*QUESTÕES DE ESTUDO*:
(1) Indique se cada afirmação abaixo concorda com o trecho sobre os mecanismos de estabilização constitucional, respondendo sim ou não e citando as palavras decisivas do trecho: (a) até a 14ª edição, o livro seguiu a ordem da matéria disposta na Constituição; (b) os entes federados podem se dissociar da federação para formar novo Estado soberano; (c) o nível de autonomia das entidades federadas é o mesmo em todos os Estados.
(2) Retome o trecho sobre os mecanismos de estabilização constitucional a partir da última frase apresentada, mantendo o mesmo registro técnico.

*TRECHO PARA LEITURA*:
------------------------

Este capítulo, denominado “Mecanismos de Estabilização Constitucional”, englobará o estudo da intervenção federal e estadual, estado de defesa, estado de sítio, forças armadas e segurança pública. Opta-se por assim fazer porque pelo menos a intervenção federal e estadual, o estado de defesa e o estado de sítio guardam perfeita sintonia entre si ao conferirem superpoderes ao presidente da República.

Até a 14ª edição, este livro seguiu a ordem da matéria disposta na Constituição; desde então, em capítulo próprio reuniu a intervenção, o estado de defesa, o estado de sítio, as Forças Armadas e a segurança pública. Mantém-se essa divisão por existirem certos pontos comuns entre esses institutos, especialmente a intervenção federal com o estado de defesa e o estado de sítio, todos quebrando, por seus modos, a ordem democrática e o espírito federal.

2 Da intervenção federal
2. 1 Noções

A federação é forma de Estado formada pela união indissolúvel de entes menores autônomos, que a ela se ligam por vínculo institucional e unilateral, do qual não podem se dissociar para formar novo Estado soberano e, tampouco, seguir caminho próprio, diverso do estabelecido pela lei fundamental do todo ao qual pertencem. O nível de autonomia das entidades federadas varia de Estado para Estado, mas em geral compreende esferas próprias de competência administrativa, legislativa, política, financeira, orçamentária e judicial.

------------------------

*DADOS ARMAZENADOS*:
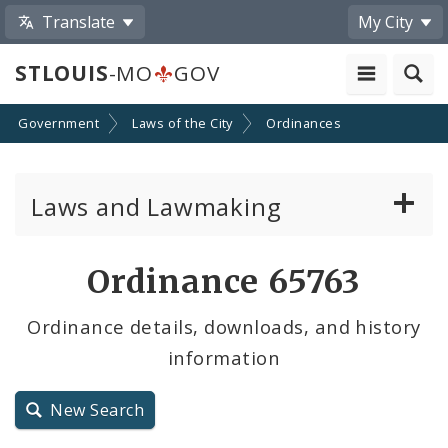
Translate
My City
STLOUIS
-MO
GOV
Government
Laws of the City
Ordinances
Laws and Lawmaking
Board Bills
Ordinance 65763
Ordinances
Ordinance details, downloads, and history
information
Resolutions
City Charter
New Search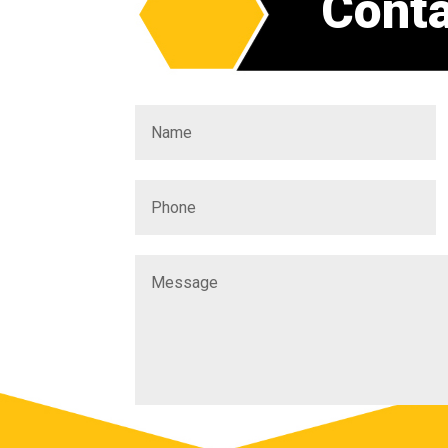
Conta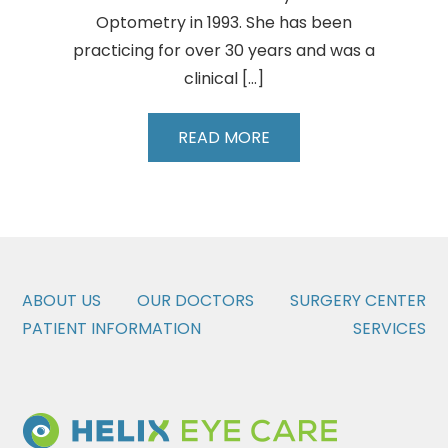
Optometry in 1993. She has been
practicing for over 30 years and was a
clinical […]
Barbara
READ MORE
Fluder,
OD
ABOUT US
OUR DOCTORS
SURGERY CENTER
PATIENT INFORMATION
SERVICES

------------------------

*RESPOSTAS EM ORDEM*:
(1)
(a) Sim: "Até a 14ª edição, este livro seguiu a ordem da matéria disposta na Constituição".
(b) Não: "do qual não podem se dissociar para formar novo Estado soberano".
(c) Não: "O nível de autonomia das entidades federadas varia de Estado para Estado".

(2)
O federalismo brasileiro, sendo do tipo orgânico, concentra grande parte das atribuições em nível federal, relegando para os Estados, em maior parte, competência residual, mas mesmo assim lhes reconhece autonomia, como consta do art. 18 da Constituição Federal: “Art. 18 A organização político-administrativa da República Federativa do Brasil compreende a União, os Estados, o Distrito Federal e os municípios, todos autônomos, nos termos desta Constituição”.

Da expressão “nos termos desta Constituição” vê-se que a autonomia dos Estados encontra limites na Constituição Federal e, entre eles, a possibilidade de o governo federal intervir nos governos estaduais, por meio de interventor ou simples ato administrativo, nos casos expressamente previstos. Isso decorre do fato de as unidades federadas se vincularem aos princípios informativos do todo, podendo esse todo – a União – eventualmente interferir em suas administrações para garantir a estabilidade constitucional.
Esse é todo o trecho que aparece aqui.